Parameterization of an ellipse by angle from the center is
$$
\gamma(\phi)=(\cos(\phi),\sin(\phi))\frac{ab}{\sqrt{a^2\sin^2(\phi)+b^2\cos^2(\phi)}}
$$
and
$$
\left|\gamma'(\phi)\right|=ab\sqrt{\frac{a^4\sin^2(\phi)+b^4\cos^2(\phi)}{\left(a^2\sin^2(\phi)+b^2\cos^2(\phi)\right)^3}}
$$
and integrating $\left|\gamma'(\phi)\right|$ gets extremely messy.

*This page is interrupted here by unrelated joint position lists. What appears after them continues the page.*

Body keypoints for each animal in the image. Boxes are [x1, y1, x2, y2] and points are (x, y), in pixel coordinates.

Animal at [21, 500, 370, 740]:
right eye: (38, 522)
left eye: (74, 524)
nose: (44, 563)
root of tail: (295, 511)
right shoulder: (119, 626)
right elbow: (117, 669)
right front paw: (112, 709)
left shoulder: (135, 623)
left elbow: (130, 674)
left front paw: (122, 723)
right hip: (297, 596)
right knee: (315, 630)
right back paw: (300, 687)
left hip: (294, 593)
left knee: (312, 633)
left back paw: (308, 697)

So instead, we use $\theta$, where
$$
b\tan(\theta)=a\tan(\phi)
$$
Then
$$
\gamma(\theta)=(a\cos(\theta),b\sin(\theta))
$$
and
$$
\left|\gamma'(\theta)\right|=\sqrt{a^2\sin^2(\theta)+b^2\cos^2(\theta)}
$$
Now, integrating $\left|\gamma'(\theta)\right|$ is a lot simpler.
$$
\int\left|\gamma'(\theta)\right|\,\mathrm{d}\theta
=b\,\mathrm{EllipticE}\left(\theta,\frac{b^2-a^2}{b^2}\right)
$$
However, to go from from arc length to angle, we still need to invert the Elliptic integral.

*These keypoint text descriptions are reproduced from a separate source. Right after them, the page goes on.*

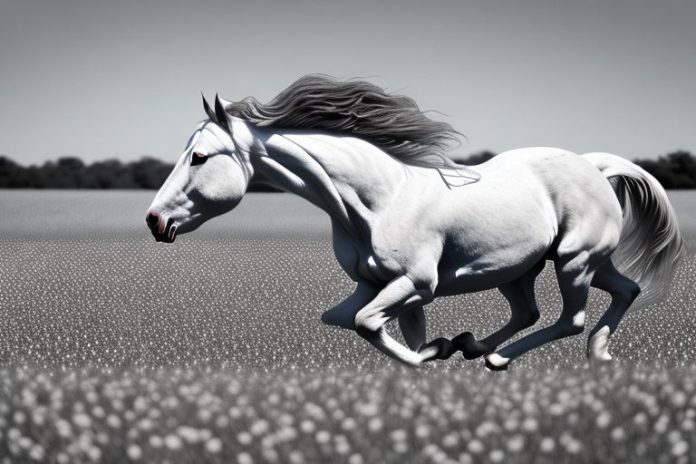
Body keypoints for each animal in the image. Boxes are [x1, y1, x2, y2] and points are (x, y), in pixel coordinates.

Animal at [146, 75, 684, 369]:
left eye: (199, 156)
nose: (155, 220)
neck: (378, 200)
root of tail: (594, 166)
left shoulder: (415, 284)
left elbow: (367, 324)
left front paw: (430, 356)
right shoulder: (375, 285)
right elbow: (345, 319)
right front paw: (439, 348)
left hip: (574, 261)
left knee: (569, 318)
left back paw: (496, 358)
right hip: (530, 268)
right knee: (606, 295)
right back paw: (578, 353)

Solution of the problem given using Mathematica
Here we get the solution to 30 places.
In[]= Phi[a_,b_,s_,opts:OptionsPattern[]] := Block[ {t}, t+ArcTan[(b-a)Tan[t]/(a+b Tan[t]^2)] /. FindRoot[b EllipticE[t,(b^2-a^2)/b^2] == s, {t, 0}, opts]]
In[]= Phi[4, 2.9`32, 3.31`32, WorkingPrecision->30]

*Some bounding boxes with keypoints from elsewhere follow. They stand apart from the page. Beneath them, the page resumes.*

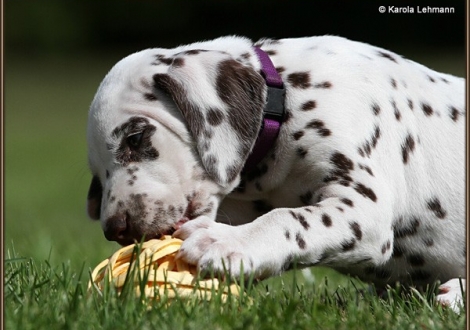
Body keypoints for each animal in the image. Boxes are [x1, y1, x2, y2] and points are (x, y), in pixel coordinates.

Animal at [86, 36, 464, 312]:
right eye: (98, 177)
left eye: (135, 138)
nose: (115, 230)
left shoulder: (364, 207)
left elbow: (288, 218)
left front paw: (224, 242)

Out[]= 0.87052028743193111752524449959
Thus, $\phi\doteq0.87052028743193111752524449959\text{ radians}$.
Let me describe the algorithm a bit.
FindRoot[b EllipticE[t,(b^2-a^2)/b^2] == s, {t, 0}, opts]
inverts the elliptic integral to get $\theta$ from $a$, $b$, and $s$.
Now, we want to find $\phi$ so that $b\tan(\theta)=a\tan(\phi)$. However, simply using $\tan^{-1}\left(\frac ba\tan(\theta)\right)$ will only return a result in $\left(-\frac\pi2,\frac\pi2\right)$. To get the correct value, we use the relation
$$
\begin{align}
\tan(\phi-\theta)
&=\frac{\tan(\phi)-\tan(\theta)}{1+\tan(\phi)\tan(\theta)}\\
&=\frac{\frac ba\tan(\theta)-\tan(\theta)}{1+\frac ba\tan(\theta)\tan(\theta)}\\
&=\frac{b\tan(\theta)-a\tan(\theta)}{a+b\tan(\theta)\tan(\theta)}\\
\phi
&=\theta+\tan^{-1}\left(\frac{(b-a)\tan(\theta)}{a+b\tan^2(\theta)}\right)
\end{align}
$$
This is why we have
t+ArcTan[(b-a)Tan[t]/(a+b Tan[t]^2)]
Best Answer
Let $a=3.05,\ b=2.23.$ Then a parametric equation for the ellipse is $x=a\cos t,\ y=b \sin t.$ When $t=0$ the point is at $(a,0)=(3.05,0)$, the starting point of the arc on the ellipse whose length you seek. Now it's important to realize that the parameter $t$ is not the central angle, so you need to get the value of $t$ which corresponds to the top end of your arc. At that end you have $y/x=\tan 50$ (degrees). And in terms of $t$ you have $y/x=(b/a)\tan t$. Solving for $t$ then gives $$t=t_1=\arctan \left( \frac{a}{b}\tan 50 \right).$$
[note I'd suggest using radians here, replacing the $50$ by $5\pi/18.$]
For the arclength use the general formula of integrating $\sqrt{x'^2+y'^2}$ for $t$ in the desired range. In your case $x'=-a \sin t,\ y'=b \cos t$, so that you are integrating $$\sqrt{a^2 \sin^2t+b^2 \cos^2t}$$ with respect to $t$ from $0$ to the above $t_1$. There not being a simple closed form for the antiderivative (it's an "elliptic integral), the simplest approach now would be to do the integral numerically. This seems the more appropriate in your problem as you only know $a,b$ to two decimals, apparently.
* When I did this numerically on maple I got about $2.531419$ for the arclength.